Extract the data exactly, missing nothing.

Material for the task>
::::::::::
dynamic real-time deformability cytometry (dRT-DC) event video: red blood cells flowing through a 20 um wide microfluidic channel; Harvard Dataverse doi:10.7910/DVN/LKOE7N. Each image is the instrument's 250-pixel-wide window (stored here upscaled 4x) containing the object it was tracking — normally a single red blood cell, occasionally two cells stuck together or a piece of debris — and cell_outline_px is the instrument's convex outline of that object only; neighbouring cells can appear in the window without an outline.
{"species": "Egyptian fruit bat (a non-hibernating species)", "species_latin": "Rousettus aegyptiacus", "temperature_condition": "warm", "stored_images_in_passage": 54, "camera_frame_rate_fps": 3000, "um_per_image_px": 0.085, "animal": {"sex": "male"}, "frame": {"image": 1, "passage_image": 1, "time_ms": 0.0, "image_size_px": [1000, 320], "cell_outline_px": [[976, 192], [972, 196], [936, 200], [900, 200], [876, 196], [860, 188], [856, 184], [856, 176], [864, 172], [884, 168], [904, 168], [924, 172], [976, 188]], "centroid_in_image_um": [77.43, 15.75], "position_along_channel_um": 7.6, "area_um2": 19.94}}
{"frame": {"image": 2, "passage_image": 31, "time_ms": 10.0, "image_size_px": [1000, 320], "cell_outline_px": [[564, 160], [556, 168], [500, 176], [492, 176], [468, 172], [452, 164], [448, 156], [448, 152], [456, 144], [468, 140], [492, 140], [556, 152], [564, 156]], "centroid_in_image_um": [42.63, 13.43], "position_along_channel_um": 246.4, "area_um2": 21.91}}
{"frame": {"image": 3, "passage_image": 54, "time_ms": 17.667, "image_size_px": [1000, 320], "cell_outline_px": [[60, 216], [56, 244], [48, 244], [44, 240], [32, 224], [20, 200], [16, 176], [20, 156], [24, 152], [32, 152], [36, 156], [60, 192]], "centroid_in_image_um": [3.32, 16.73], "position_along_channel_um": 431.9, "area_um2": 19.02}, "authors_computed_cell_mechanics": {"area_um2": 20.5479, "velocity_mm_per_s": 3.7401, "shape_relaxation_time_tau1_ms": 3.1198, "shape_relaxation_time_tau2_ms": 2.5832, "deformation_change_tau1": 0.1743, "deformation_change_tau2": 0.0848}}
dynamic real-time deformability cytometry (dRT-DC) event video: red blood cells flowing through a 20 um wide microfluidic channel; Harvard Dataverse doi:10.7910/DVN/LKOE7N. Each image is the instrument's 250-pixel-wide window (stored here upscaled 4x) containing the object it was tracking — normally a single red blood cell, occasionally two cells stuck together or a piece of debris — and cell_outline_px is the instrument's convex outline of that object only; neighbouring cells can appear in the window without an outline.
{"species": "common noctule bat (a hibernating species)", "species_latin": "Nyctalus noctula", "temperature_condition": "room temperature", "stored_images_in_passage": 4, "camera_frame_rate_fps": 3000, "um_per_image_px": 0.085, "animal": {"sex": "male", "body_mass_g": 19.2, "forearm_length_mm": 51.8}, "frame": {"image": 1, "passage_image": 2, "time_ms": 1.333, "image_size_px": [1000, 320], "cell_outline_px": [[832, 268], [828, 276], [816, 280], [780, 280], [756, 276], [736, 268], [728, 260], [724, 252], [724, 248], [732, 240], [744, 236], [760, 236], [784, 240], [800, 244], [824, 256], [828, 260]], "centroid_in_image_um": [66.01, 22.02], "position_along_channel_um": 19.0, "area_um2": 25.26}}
::::::::::
Output for this task>
dynamic real-time deformability cytometry (dRT-DC) event video: red blood cells flowing through a 20 um wide microfluidic channel; Harvard Dataverse doi:10.7910/DVN/LKOE7N. Each image is the instrument's 250-pixel-wide window (stored here upscaled 4x) containing the object it was tracking — normally a single red blood cell, occasionally two cells stuck together or a piece of debris — and cell_outline_px is the instrument's convex outline of that object only; neighbouring cells can appear in the window without an outline.
{"species": "Egyptian fruit bat (a non-hibernating species)", "species_latin": "Rousettus aegyptiacus", "temperature_condition": "warm", "stored_images_in_passage": 54, "camera_frame_rate_fps": 3000, "um_per_image_px": 0.085, "animal": {"sex": "male"}, "frame": {"image": 1, "passage_image": 1, "time_ms": 0.0, "image_size_px": [1000, 320], "cell_outline_px": [[976, 192], [972, 196], [936, 200], [900, 200], [876, 196], [860, 188], [856, 184], [856, 176], [864, 172], [884, 168], [904, 168], [924, 172], [976, 188]], "centroid_in_image_um": [77.43, 15.75], "position_along_channel_um": 7.6, "area_um2": 19.94}}
{"frame": {"image": 2, "passage_image": 31, "time_ms": 10.0, "image_size_px": [1000, 320], "cell_outline_px": [[564, 160], [556, 168], [500, 176], [492, 176], [468, 172], [452, 164], [448, 156], [448, 152], [456, 144], [468, 140], [492, 140], [556, 152], [564, 156]], "centroid_in_image_um": [42.63, 13.43], "position_along_channel_um": 246.4, "area_um2": 21.91}}
{"frame": {"image": 3, "passage_image": 54, "time_ms": 17.667, "image_size_px": [1000, 320], "cell_outline_px": [[60, 216], [56, 244], [48, 244], [44, 240], [32, 224], [20, 200], [16, 176], [20, 156], [24, 152], [32, 152], [36, 156], [60, 192]], "centroid_in_image_um": [3.32, 16.73], "position_along_channel_um": 431.9, "area_um2": 19.02}, "authors_computed_cell_mechanics": {"area_um2": 20.5479, "velocity_mm_per_s": 3.7401, "shape_relaxation_time_tau1_ms": 3.1198, "shape_relaxation_time_tau2_ms": 2.5832, "deformation_change_tau1": 0.1743, "deformation_change_tau2": 0.0848}}
dynamic real-time deformability cytometry (dRT-DC) event video: red blood cells flowing through a 20 um wide microfluidic channel; Harvard Dataverse doi:10.7910/DVN/LKOE7N. Each image is the instrument's 250-pixel-wide window (stored here upscaled 4x) containing the object it was tracking — normally a single red blood cell, occasionally two cells stuck together or a piece of debris — and cell_outline_px is the instrument's convex outline of that object only; neighbouring cells can appear in the window without an outline.
{"species": "common noctule bat (a hibernating species)", "species_latin": "Nyctalus noctula", "temperature_condition": "room temperature", "stored_images_in_passage": 4, "camera_frame_rate_fps": 3000, "um_per_image_px": 0.085, "animal": {"sex": "male", "body_mass_g": 19.2, "forearm_length_mm": 51.8}, "frame": {"image": 1, "passage_image": 2, "time_ms": 1.333, "image_size_px": [1000, 320], "cell_outline_px": [[832, 268], [828, 276], [816, 280], [780, 280], [756, 276], [736, 268], [728, 260], [724, 252], [724, 248], [732, 240], [744, 236], [760, 236], [784, 240], [800, 244], [824, 256], [828, 260]], "centroid_in_image_um": [66.01, 22.02], "position_along_channel_um": 19.0, "area_um2": 25.26}}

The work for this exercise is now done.